Astonishingly, Jammer-100 cells grown in presence of arabinose show fluorescence almost identical to cells without GFP_LVA plasmids, implying near total knockdown levels of GFP_LVA fluorescence. Note that the plasmid is not sequence verified; however, failed assemblies should only be missing the reverse-strand terminator.

Cells containing Jammer-101 plasmids show 101 knockdown in the presence of arabinose. Uninduced populations show two peaks of GFP_LVA expression, one at constitutive levels and another at no fluorescence. It is possible that weak transcription of the promoter and rapid LVA degradation tags may contribute to non-fluorescent cells.

Cells containing Jammer-105 plasmids show no apparent GFP_LVA fluorescence. It is surprising that arabinose-induced cells have measurable fluorescence.
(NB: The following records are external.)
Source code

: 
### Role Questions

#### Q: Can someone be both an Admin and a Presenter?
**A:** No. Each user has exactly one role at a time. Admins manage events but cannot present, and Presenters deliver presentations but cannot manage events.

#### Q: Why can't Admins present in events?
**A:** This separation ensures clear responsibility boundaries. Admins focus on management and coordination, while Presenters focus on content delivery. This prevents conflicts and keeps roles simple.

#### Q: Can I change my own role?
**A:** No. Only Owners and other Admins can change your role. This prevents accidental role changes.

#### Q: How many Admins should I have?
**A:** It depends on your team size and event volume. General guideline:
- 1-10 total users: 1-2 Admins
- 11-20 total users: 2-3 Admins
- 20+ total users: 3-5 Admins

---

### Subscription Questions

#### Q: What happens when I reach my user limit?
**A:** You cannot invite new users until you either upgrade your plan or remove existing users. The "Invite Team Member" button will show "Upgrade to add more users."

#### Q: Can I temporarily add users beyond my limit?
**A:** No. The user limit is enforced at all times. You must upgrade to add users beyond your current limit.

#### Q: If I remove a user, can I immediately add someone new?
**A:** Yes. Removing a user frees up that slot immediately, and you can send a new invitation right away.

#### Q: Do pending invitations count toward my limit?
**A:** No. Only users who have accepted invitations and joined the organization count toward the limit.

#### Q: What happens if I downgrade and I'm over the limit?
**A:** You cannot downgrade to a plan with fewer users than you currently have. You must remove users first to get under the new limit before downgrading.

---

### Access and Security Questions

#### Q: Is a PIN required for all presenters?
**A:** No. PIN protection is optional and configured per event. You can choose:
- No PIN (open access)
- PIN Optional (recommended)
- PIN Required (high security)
OD data do not suggest significant differences in viability from potential toxicity in LB containing 0.5% arabinose, suggesting observed knockdowns are unlikely to result from dead cells with dysfunctional translational machinery for GFP_LVA production.

Conclusions

FACS data of three independent constructs and ODs taken together strongly suggest an observable knockdown of GFP_LVA from arabinose induction. Although these results are very preliminary and require additional verification, they are exciting results that an endogenous, modular method of knockdown at the RNA level is possible, thus potentially enabling elegant and rapid constructs of auto-regulation at the RNA-level that is independent of the biological chassis.